Ma ora passiamo al controesame con l’avvocato Michele Andreano che subito esordisce: “Il mio controesame si articolerà in due blocchi, il primo è quello che tenderà a mettere in luce alcune cose che il Giudice ha, devo dire con maestria, come facevano i vecchi pretori..” Giudice: “Ho fatto il pretore in effetti”. Per far capire la cultura di questa figura, riprendiamo quanto scrisse il professor Giorgio Spangher ‘”Il pretore, come correttamente affermato da Cordero, costituisce il “fossile” del sistema inquisitorio, quello nel quale giudice e p. m. si identificano, anche fisicamente, in un unico soggetto. Una specie di Giano bifronte”. Ma andiamo avanti.

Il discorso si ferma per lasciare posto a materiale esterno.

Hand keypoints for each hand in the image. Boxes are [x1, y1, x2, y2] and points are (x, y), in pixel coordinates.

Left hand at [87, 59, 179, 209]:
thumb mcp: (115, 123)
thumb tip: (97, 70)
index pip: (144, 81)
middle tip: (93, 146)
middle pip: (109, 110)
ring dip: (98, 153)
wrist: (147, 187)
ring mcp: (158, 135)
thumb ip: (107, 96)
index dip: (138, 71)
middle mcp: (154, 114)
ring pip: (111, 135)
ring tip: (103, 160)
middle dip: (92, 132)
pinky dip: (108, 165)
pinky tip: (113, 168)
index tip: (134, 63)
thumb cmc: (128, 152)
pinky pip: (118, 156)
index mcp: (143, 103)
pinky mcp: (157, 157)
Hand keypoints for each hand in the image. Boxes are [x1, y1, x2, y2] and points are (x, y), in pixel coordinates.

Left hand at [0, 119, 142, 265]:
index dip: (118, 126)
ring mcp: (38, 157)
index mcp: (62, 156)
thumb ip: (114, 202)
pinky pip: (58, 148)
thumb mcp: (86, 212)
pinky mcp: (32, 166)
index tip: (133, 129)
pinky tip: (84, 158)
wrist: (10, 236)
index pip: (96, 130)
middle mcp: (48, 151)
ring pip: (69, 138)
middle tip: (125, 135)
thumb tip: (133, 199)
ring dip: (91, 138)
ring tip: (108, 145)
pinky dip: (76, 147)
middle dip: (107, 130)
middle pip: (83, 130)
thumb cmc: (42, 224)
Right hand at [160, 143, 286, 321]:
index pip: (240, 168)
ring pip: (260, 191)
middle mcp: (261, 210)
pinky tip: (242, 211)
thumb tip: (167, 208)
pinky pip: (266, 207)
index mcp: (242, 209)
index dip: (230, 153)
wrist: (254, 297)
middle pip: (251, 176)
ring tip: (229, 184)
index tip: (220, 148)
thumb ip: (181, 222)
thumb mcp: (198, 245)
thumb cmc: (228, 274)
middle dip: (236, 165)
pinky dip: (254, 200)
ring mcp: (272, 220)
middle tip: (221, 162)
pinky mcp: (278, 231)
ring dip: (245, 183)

L’avvocato cerca di verificare l’attendibilità della presunta vittima, su cui pende un procedimento in altra sede per calunnia ma il giudice subito lo ferma: “Avvocato, ad evitare uno stillicidio di tentativi di domande e opposizioni e miei interventi blindo, per così dire, la problematica dicendo che oggi procediamo per il reato di atti persecutori nei confronti della signora, le domande sulla sua situazione giudiziaria hanno trovato risposta parte nelle sue dichiarazioni e parte nei margini di acquisizione dei documenti che il Codice vi offre copiosamente”. L’avvocato cerca di prendere un’altra strada per saggiare la teste ma il Giudice pone un altro stop: “la domanda non è ammessa perché attiene ai fatti fuori dall’imputazione. Avvocato abbiamo un teste, non abbiamo una imputata, quindi lei cortesemente terrà conto…”. Avv: ‘”ai fini dell’attendibilità”- Giudice: “Avvocato, terrà conto ai fini dell’attendibilità.. è stata bersagliata di domande anche da parte del giudice. Ricorderà il dovere di rispetto nei confronti dei testimoni, la qualifica di persona offesa della signora in questo processo ed esprimerà la sensibilità che nei confronti dei soggetti intesi vittime di reati e vittime vulnerabili Codice, deontologia e la mia disciplina dell’udienza impongono”.

Come se lo schema delle domande del giudice fosse lo stesso di quello dell’avvocato e come se cercare di “stressare la prova” fosse un delitto. L’avvocato cerca di spiegare il perché della sua domanda al giudice: “Come lei ha fatto, mi passi il termine più da Pg, compulsato sul quadro generico della posizione giuridica della teste, la domanda è su un episodio”. Il controesame prosegue, seppur tra diverse difficoltà per il difensore dell’imputato, al quale ad un certo punto – udite, udite – viene intimato di sbrigarsi, come già abbiamo appurato negli altri casi che vi abbiamo descritto. Giudice: “Scusi, mi permetto con rispettosa cordialità di dire che dovremmo cercare di contenere i temp”. Avv: “Però presidente, io non le nascondo che ho una estrema difficoltà a procedere al controesame, anche perché sto più o meno facendo come fa lei, cioè come ha fatto lei: prendo tutti gli episodi e cerco in qualche modo di chiarire degli aspetti che non sono chiari né in querela, né nel capo di imputazione”. E poi, dulcis in fundo, c’è il Giudice che rende edotto il testimone, prima ancora che questi risponda, che si può anche dire “non ricordo”: “Allora se ricorda. Se non ricorda: dica non ricorda”.  Testimone: “Non penso di ricordare” Giudice: “Bene”.

Il controesame procede tra diverse interruzioni e molte domande non ammesse. Il Giudice ha fretta: “Mi permetto di chiedere se ha ancora molte domande”. L’avvocato stizzito: “Dipende anche da quante interruzioni ci sono”. Arriva il momento del co-difensore. Giudice: “non ha altre domande?” Avv. D’Andria: “Ce le ho’ Giudice: ‘”Addirittura. Non posso pensare purtroppo di dedicare 3 ore ad una prova, sia pure importante come questa”. L’avvocato non sarà più fortunato del suo collega, in quanto la maggior parte delle domande non verranno ammesse. Giudice: “Signori avvocati questa non è una sala di dibattito. Non mi costringete ad assumere provvedimenti che non mi sono propri, di togliere la parola o quant’altro”. Amen.